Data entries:

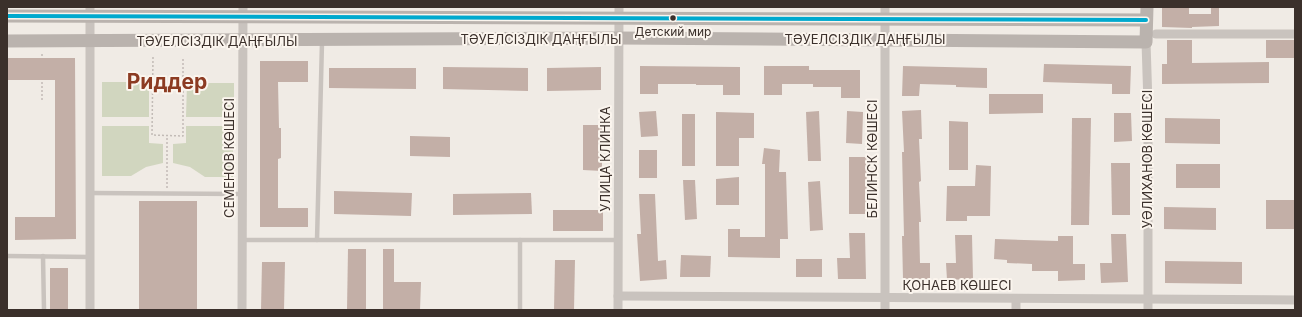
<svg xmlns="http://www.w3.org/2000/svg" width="1302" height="317" viewBox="0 0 1302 317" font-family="Inter,sans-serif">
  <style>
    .green { fill: #d1d6bf }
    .building { fill: #c3afa7 }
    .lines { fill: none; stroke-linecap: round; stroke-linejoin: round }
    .path { stroke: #c2bbb6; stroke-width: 1.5; stroke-dasharray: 2 2; stroke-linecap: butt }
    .lane { stroke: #c9c3be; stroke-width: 4.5 }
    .street { stroke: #c9c3be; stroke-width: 9 }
    .secondary { stroke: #bab3ae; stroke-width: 13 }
    .bus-1-casing { stroke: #fbf5ee; stroke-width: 7 }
    .bus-1 { stroke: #00a9ce; stroke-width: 4 }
    .bus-dot { fill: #3b302b; stroke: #fbf5ee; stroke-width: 1.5 }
    .labels { text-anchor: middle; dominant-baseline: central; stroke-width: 4; stroke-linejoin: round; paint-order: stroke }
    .bus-label { font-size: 12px; fill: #3b302b; stroke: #fbf5ee }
    .street-label { font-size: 13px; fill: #3b302b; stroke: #fbf5ee }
    .town-label { font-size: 21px; font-weight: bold; fill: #8c3b22; stroke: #fbf5ee }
  </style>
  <rect width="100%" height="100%" fill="#f0ebe5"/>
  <g class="green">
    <rect x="102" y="82" width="47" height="35"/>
    <path d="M187,83H234V117H186Z"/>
    <path d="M102,126H149V143L163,144V163L146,167L131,176H102Z"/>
    <path d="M186,126H233V177H205L190,167L173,163V144L186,143Z"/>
  </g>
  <g class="building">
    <path d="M1162,7H1189V14H1211V7H1219V26L1192,27V28L1162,27Z"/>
    <path d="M1167,40H1192V63L1269,62V83L1162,84V64H1167Z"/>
    <rect x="1266" y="40" width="29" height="18"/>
    <path d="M7,58H75L76,239L15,240V217H55V80H7Z"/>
    <path d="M260,61H308V82H278L279,128H281V158L278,159V208H308V227H260Z"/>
    <path d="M1044,64L1131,66L1130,94H1112V84L1043,82Z"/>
    <path d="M640,66L740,67V95H723V85H696V84H658V94H640Z"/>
    <path d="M764,66H809V70H860V98H841V87H813V84H782V95H764Z"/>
    <path d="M903,66L987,68V88L956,87V85L920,84L919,96H902Z"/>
    <path d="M443,67L528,68V91L443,89Z"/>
    <path d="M601,67V90L547,91V68Z"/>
    <path d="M329,68H416V89L329,88Z"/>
    <path d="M989,94H1043V113L989,114Z"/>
    <path d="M921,110L922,139H919L921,181L919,182L921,222H919L920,263H930V279H903L902,236H904L902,152H904L902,111Z"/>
    <path d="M656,111L658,136L641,137L639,112Z"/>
    <path d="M819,111L821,161H808L806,112Z"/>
    <path d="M847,111L863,112L862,144L846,143Z"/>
    <path d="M716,112L754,113V138H739V166H716Z"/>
    <path d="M1114,113H1131L1132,141L1114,142Z"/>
    <rect x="682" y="114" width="13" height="52"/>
    <path d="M1072,118H1091L1089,225H1071Z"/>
    <path d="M1165,118L1220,119V144L1165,143Z"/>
    <path d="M949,121L968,122V170H949Z"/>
    <path d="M583,125H602V171L583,170Z"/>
    <path d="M410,136L450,137V157L410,156Z"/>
    <path d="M764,148L780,150L779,172H786L788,239H780V258L728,257V229H740V237H765V164H762Z"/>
    <rect x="639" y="150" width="18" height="28"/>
    <rect x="849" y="157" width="18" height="57"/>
    <path d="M1111,163H1130V215H1112Z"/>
    <rect x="1176" y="164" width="44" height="24"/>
    <path d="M976,165L991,166L990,216H967V221H946L947,186H975Z"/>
    <path d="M739,177V205H716V179Z"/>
    <path d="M683,180H695L697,219L685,220Z"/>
    <path d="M820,181L823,230L810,231L808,182Z"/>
    <path d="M334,191L412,193L411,216L334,214Z"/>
    <path d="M531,193L532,214L453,215V194Z"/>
    <path d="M639,194H655L658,261L666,260L667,279L640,281L637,234H641Z"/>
    <rect x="1266" y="200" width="29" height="29"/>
    <rect x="139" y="201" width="58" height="109"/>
    <path d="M1164,207L1216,208V230L1164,229Z"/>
    <rect x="553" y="210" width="50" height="21"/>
    <path d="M849,233H865L866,279H838L837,258H850Z"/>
    <path d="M1111,234H1126L1128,282L1101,283L1100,263H1112Z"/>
    <path d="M955,235H972L973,279L947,280L946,263H956Z"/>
    <path d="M1058,236H1073V264H1085V280L1058,281V271H1032V264L1007,263V260L994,259L995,239L1058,241Z"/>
    <path d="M348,249H366V310H347Z"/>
    <path d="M383,249H394V282H421L420,310H383Z"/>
    <path d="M681,255L711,256L710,277H680Z"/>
    <rect x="796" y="259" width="26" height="18"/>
    <path d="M555,260H575L574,310H554Z"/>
    <path d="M1165,261L1242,262V284L1165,283Z"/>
    <path d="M262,262H285L284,310H261Z"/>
    <rect x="50" y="268" width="18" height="42"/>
  </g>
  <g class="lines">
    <g class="path">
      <path d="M42,54V58"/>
      <path d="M153,57L152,135L183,136V57"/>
      <path d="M42,100V80"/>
      <path d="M167,188V136"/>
    </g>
    <g class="lane">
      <path d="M90,193L242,194"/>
      <path d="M242,240H618"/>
      <path d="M317,240L322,42"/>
      <path d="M520,240V310"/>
      <path d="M7,256L90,257"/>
      <path d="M43,256L44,310"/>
    </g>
    <g class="street">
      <path d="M90,7V310"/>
      <path d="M1156,34H1295"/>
      <path d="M1146,42L1148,104V310"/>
      <path d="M618,296L1295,300"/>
      <path d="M1016,299V310"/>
      <path d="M242,310L243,7"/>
      <path d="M618,310L619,7"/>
      <path d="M885,310V7"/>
    </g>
    <g class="secondary">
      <path d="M7,16L1146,20"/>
      <path d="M7,41L618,38L1146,42L1147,7"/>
    </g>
    <defs>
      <path id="bus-1" d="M7,16L1146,20"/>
    </defs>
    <use href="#bus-1" class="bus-1-casing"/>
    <use href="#bus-1" class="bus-1"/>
  </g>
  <circle class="bus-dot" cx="673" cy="18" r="3.5"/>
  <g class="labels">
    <g class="bus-label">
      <text x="673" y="31">Детский мир</text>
    </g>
    <g class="street-label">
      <text x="541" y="39">ТӘУЕЛСІЗДІК ДАҢҒЫЛЫ</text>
      <text x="865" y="39">ТӘУЕЛСІЗДІК ДАҢҒЫЛЫ</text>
      <text x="217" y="41">ТӘУЕЛСІЗДІК ДАҢҒЫЛЫ</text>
      <text transform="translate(229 158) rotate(-90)">СЕМЕНОВ КӨШЕСІ</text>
      <text transform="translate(605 159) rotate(-90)">УЛИЦА КЛИНКА</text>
      <text transform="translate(872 159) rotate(-90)">БЕЛИНСК КӨШЕСІ</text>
      <text transform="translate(1147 159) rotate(-90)">УӘЛИХАНОВ КӨШЕСІ</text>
      <text x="957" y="285">ҚОНАЕВ КӨШЕСІ</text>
    </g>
    <g class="town-label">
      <text x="167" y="81">Риддер</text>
    </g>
  </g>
  <rect width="1302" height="317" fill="none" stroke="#3b302b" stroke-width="16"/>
</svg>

_Brief:_ Which of the lines above carry the string "linecap"? Pick them out and copy them.

_Written solution:_
    .lines { fill: none; stroke-linecap: round; stroke-linejoin: round }
    .path { stroke: #c2bbb6; stroke-width: 1.5; stroke-dasharray: 2 2; stroke-linecap: butt }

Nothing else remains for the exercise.